Insisto al día siguiente.

-¿Qué relación mantienen desde hace años Paola Dominguín y Miguel Bosé? Son hermanos bobita.
-¿De qué diseñador dijo Madona que sus zapatos son mejores que el sexo? Manolo Blahnik.
-¿Qué título nobiliario tiene Alicia Koplowitz de Juseu? Marquesa de Bellavista.

A medida que se acaba su plazo de entrega, ella admite un mayor número de preguntas. Eso aumenta mi autoestima. Le hago nuevas propuestas.

-¿Qué marca francesa lanzó al estrellato a Claudia Schiffer a principios de los 90? Chanel.
-¿En qué ciudad alemana descubrieron los cazatalentos a una Claudia Schiffer con 16 años? Düsseldorf. Conozco esa discoteca niña (ahora me hago el interesante).
-¿Qué modelo alemana tiene una casa en Camp de Mar, Mallorca? Claudia Schiffer.

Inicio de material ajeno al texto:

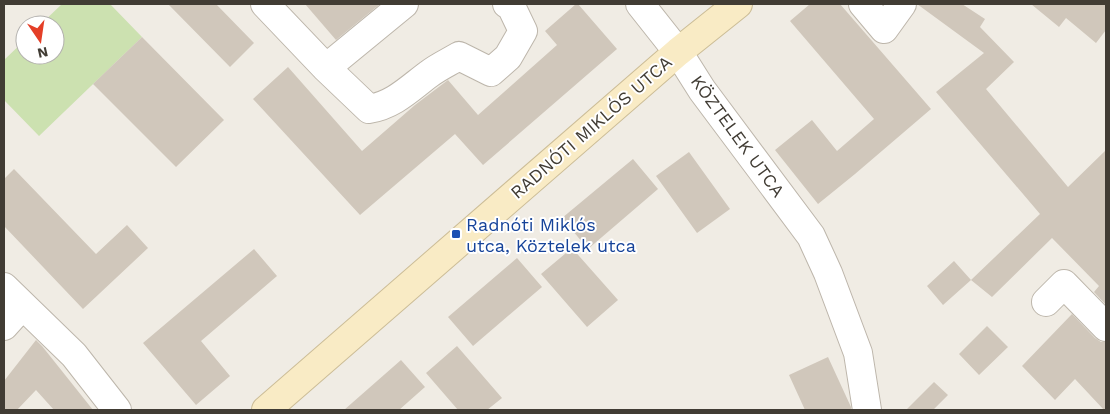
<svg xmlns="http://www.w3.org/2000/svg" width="1110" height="414" viewBox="0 0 1110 414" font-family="'Work Sans',sans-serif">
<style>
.green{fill:#cce1b0}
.building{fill:#d0c7bb}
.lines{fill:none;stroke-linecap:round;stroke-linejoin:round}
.street-casing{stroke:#bdb6ab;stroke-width:30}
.secondary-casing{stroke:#ccbd97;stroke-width:30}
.street{stroke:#fff;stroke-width:28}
.secondary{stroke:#f9ebc5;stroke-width:28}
.transit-dot{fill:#1a4fb4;stroke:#fff;stroke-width:2}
.labels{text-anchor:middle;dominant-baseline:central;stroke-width:4;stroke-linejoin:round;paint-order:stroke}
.street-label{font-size:18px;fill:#413c34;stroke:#fff}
.transit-label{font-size:18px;fill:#164399;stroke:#fff;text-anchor:start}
</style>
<rect width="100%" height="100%" fill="#f0ece4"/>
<path class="green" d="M62,4H110L142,37L39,136L4,100V60L25,40V55H55V25H40Z"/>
<path class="building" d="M168,4H216L254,43L230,67Z
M305,4H380L336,40Z
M576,4H578L617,49L483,165L455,134L360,215L253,99L288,67L362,151L415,105L448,80L478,115L557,45L545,31Z
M810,4H840L931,109L855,174L818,204L775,150L812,120L837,151L874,119L790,21Z
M917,4H962L985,19L980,27L1014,62L986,89L1068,187L1106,150V305L1094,292L1099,286L1052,238L992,297L971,280L1040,214L936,92L984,53Z
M1031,4H1106V30L1096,43L1066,18L1059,27Z
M142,37L224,120L176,167L93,84Z
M689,152L730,209L697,233L656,176Z
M633,159L658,189L588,249L562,218Z
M14,169L96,254L127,225L148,248L83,309L4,226V179Z
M572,248L618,300L587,327L541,274Z
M254,249L277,276L201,341L230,376L196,405L143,343Z
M517,258L542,287L473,346L448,317Z
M954,261L971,280L943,305L927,286Z
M1072,314L1095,338L1101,342H1106V410H1104L1075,379L1055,400L1022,366Z
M987,326L1008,347L979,375L959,354Z
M36,340L42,346L93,410H54L36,390L17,410H4V381Z
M457,346L502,398L487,410H458L426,373Z
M828,357L851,407V410H805L789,375Z
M401,360L425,387L399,410H344Z
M934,382L948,395L933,410H906Z"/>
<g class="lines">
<defs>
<path id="street" d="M265,4L326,68
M404,4L326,68L369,109C394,105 410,88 429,74C438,67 449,62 459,56L491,72L508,57L523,31L511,6L507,4
M640,4L678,52L702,90L811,236L828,273L858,353L867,410
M863,4L884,29L902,4
M4,287L74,355L117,410
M1046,302L1064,284L1106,327
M4,326L22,306"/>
<path id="secondary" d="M266,410L678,52L738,4"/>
</defs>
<use href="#street" class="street-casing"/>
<use href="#secondary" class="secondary-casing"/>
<use href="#street" class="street"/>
<use href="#secondary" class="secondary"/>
</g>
<rect class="transit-dot" x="451" y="229" width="10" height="10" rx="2.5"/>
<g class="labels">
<g class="street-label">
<text transform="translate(591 127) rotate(-41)">RADNÓTI MIKLÓS UTCA</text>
<text transform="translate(738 136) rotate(54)">KÖZTELEK UTCA</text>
</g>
<g class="transit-label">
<text x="466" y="224">Radnóti Miklós<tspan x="466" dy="21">utca, Köztelek utca</tspan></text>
</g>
</g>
<rect width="1110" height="414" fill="none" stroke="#413c34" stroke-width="10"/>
<g transform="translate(40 40) rotate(167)"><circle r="24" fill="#ffffff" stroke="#b3b1ae"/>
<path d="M0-4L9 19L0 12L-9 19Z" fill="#e43f27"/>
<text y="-8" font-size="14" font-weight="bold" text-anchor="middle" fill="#413c34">N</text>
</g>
</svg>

Ya las acepta casi todas. Sigue comiendo a destiempo por ese encargo desmesurado. Debe pensar, contrastar y redactar 300 preguntas al día. Pero es una profesional y lo va a entregar puntualmente.

Entre preguntas y respuestas, Ilse me recuerda que le debo un concierto de Rufus Waingright. Será el próximo 4 de noviembre en el Teatre de l'Aliança del Poble Nou, a no ser que el mar salga de madre e inunde el local. No la conoceré ese día, porque ya la conozco.